## RECORDS PROVIDED

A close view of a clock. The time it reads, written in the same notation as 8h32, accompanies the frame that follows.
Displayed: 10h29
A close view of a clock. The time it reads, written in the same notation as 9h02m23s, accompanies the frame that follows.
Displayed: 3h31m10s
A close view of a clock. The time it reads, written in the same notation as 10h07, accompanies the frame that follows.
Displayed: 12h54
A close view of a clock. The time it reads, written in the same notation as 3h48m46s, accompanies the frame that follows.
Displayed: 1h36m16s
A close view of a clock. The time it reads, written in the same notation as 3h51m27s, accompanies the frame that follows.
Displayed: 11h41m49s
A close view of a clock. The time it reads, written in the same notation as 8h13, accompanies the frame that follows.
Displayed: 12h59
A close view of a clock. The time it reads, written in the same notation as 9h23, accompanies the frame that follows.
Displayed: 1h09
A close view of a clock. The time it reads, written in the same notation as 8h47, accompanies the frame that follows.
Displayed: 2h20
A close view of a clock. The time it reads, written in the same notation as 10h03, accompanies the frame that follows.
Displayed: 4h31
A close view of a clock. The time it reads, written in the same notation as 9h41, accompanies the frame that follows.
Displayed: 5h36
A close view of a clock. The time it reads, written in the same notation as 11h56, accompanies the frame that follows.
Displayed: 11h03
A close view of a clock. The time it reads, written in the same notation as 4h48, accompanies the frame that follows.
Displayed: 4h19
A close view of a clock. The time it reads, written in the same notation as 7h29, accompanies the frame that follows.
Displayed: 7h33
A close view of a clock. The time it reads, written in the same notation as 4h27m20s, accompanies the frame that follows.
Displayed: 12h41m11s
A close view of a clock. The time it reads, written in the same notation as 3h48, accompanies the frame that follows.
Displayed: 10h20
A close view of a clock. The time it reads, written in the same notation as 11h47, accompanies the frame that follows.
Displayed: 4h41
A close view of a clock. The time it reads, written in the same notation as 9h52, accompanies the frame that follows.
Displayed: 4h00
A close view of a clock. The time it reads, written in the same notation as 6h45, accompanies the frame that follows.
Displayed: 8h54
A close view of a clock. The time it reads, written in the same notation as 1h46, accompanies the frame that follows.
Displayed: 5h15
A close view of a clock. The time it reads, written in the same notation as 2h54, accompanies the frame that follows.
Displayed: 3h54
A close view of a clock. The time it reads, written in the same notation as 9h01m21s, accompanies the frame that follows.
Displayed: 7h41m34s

## WORK TO BE COMPLETED
Reproduce word for word the part of the records above that runs from the very first line through the line containing "Displayed: 1h09", with that line included.

## EXERCISE SOLUTION
A close view of a clock. The time it reads, written in the same notation as 8h32, accompanies the frame that follows.
Displayed: 10h29
A close view of a clock. The time it reads, written in the same notation as 9h02m23s, accompanies the frame that follows.
Displayed: 3h31m10s
A close view of a clock. The time it reads, written in the same notation as 10h07, accompanies the frame that follows.
Displayed: 12h54
A close view of a clock. The time it reads, written in the same notation as 3h48m46s, accompanies the frame that follows.
Displayed: 1h36m16s
A close view of a clock. The time it reads, written in the same notation as 3h51m27s, accompanies the frame that follows.
Displayed: 11h41m49s
A close view of a clock. The time it reads, written in the same notation as 8h13, accompanies the frame that follows.
Displayed: 12h59
A close view of a clock. The time it reads, written in the same notation as 9h23, accompanies the frame that follows.
Displayed: 1h09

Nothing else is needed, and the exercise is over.